Aim =>
Count the lines of the material below that contain the string "whatever", treating uppercase and lowercase as different. Give only the number.

Saved entries =>
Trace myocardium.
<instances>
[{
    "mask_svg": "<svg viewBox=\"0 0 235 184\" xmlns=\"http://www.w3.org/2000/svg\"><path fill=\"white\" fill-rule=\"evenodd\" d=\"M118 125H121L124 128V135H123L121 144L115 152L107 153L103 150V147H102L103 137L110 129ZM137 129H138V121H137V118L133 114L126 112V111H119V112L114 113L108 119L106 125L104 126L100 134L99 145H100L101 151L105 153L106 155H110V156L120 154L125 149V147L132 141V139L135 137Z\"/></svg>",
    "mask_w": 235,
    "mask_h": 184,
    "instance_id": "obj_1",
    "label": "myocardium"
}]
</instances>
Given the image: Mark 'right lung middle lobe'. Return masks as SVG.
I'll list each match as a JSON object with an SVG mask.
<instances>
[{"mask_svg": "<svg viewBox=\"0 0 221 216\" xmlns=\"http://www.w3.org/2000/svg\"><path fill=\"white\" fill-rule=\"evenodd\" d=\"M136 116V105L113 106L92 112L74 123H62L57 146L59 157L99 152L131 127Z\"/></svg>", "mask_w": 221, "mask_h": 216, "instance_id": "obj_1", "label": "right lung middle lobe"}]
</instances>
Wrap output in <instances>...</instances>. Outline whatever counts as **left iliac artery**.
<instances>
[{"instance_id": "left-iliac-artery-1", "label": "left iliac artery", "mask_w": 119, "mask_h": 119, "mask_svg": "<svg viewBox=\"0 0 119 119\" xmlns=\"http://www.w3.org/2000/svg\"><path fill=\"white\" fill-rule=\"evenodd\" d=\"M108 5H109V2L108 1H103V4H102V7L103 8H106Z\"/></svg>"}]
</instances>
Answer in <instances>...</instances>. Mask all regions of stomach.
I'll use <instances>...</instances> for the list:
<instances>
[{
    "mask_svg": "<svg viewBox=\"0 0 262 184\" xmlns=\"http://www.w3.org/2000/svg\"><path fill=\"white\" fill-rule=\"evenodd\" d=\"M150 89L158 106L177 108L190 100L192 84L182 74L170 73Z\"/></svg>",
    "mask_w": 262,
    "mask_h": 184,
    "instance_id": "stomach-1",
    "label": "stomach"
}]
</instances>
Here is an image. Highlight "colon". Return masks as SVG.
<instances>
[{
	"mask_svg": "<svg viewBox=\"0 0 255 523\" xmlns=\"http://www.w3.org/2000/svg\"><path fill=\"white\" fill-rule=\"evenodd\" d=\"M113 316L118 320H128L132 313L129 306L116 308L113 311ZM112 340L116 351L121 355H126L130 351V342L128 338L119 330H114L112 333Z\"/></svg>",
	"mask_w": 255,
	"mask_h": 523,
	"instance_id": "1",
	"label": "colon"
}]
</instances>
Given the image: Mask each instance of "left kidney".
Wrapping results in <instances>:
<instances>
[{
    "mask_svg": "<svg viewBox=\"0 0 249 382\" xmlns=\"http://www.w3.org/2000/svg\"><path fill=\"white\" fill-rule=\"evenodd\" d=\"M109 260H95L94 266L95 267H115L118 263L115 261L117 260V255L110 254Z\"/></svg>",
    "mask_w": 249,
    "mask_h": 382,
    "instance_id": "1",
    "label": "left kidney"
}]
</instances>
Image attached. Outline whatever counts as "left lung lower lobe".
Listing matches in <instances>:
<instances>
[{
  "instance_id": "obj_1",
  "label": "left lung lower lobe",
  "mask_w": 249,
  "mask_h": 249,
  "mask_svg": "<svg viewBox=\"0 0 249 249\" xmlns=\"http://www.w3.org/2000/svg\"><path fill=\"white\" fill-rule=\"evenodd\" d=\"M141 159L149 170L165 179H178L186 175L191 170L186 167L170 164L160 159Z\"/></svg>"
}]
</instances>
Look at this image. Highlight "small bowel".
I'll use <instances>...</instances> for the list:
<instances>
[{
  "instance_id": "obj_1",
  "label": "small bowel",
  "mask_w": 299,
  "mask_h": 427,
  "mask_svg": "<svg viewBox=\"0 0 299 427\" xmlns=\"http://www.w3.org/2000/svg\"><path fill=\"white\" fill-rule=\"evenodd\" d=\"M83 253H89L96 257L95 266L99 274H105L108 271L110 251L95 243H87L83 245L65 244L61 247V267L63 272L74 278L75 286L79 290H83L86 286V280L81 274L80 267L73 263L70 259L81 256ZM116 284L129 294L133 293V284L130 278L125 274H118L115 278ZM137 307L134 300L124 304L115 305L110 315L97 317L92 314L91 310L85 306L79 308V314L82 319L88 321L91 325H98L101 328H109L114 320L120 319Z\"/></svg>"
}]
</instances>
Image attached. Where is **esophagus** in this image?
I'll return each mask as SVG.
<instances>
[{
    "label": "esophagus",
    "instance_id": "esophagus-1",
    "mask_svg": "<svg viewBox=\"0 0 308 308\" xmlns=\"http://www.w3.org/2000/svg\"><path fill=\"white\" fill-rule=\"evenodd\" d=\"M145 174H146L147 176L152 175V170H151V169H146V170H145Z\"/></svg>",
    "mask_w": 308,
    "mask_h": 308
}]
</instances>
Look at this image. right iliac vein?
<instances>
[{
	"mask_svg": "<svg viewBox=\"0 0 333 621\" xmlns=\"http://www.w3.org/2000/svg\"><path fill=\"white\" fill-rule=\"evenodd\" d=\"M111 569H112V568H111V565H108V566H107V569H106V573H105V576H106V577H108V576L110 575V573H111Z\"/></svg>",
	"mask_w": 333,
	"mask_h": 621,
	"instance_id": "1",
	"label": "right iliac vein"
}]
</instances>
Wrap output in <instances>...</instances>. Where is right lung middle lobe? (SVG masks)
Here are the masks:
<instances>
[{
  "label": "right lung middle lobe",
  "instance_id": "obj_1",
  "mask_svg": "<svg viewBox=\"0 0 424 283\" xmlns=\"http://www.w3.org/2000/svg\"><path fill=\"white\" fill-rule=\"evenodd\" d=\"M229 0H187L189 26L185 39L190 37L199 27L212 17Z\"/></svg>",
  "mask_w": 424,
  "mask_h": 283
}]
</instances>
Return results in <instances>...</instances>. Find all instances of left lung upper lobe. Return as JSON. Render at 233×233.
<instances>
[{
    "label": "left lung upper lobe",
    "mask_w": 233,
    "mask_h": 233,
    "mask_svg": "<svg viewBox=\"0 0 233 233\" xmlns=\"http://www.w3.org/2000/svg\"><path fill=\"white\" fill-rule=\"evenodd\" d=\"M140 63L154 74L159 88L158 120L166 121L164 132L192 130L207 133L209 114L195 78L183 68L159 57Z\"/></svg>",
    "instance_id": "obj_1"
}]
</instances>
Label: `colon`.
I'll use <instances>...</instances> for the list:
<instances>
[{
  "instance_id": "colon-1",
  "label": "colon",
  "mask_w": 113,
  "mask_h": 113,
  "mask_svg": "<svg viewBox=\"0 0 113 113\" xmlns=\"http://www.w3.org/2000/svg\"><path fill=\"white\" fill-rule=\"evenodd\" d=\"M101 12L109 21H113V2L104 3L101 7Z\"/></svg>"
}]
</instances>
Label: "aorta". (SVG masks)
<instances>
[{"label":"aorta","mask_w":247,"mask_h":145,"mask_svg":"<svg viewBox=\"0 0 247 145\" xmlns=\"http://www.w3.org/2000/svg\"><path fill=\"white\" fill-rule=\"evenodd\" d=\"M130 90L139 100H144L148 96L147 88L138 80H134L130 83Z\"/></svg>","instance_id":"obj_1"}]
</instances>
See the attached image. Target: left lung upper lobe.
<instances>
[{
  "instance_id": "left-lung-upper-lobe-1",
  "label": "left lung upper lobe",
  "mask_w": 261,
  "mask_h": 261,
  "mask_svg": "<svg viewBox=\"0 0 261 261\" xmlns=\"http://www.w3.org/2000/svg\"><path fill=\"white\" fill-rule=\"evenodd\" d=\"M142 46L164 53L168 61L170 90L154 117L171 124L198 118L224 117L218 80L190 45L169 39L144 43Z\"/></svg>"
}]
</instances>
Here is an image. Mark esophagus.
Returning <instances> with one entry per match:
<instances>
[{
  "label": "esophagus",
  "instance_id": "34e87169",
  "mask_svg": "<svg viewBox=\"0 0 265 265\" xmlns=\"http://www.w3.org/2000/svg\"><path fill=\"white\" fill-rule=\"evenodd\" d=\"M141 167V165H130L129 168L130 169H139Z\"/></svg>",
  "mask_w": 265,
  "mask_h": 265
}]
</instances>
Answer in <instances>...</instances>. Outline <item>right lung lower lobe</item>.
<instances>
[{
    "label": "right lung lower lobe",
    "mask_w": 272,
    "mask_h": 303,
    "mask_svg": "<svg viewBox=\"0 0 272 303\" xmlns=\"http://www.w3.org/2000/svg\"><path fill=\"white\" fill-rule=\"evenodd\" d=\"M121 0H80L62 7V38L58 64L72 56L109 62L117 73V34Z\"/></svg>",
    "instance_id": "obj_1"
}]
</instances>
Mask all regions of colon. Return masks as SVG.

The output =>
2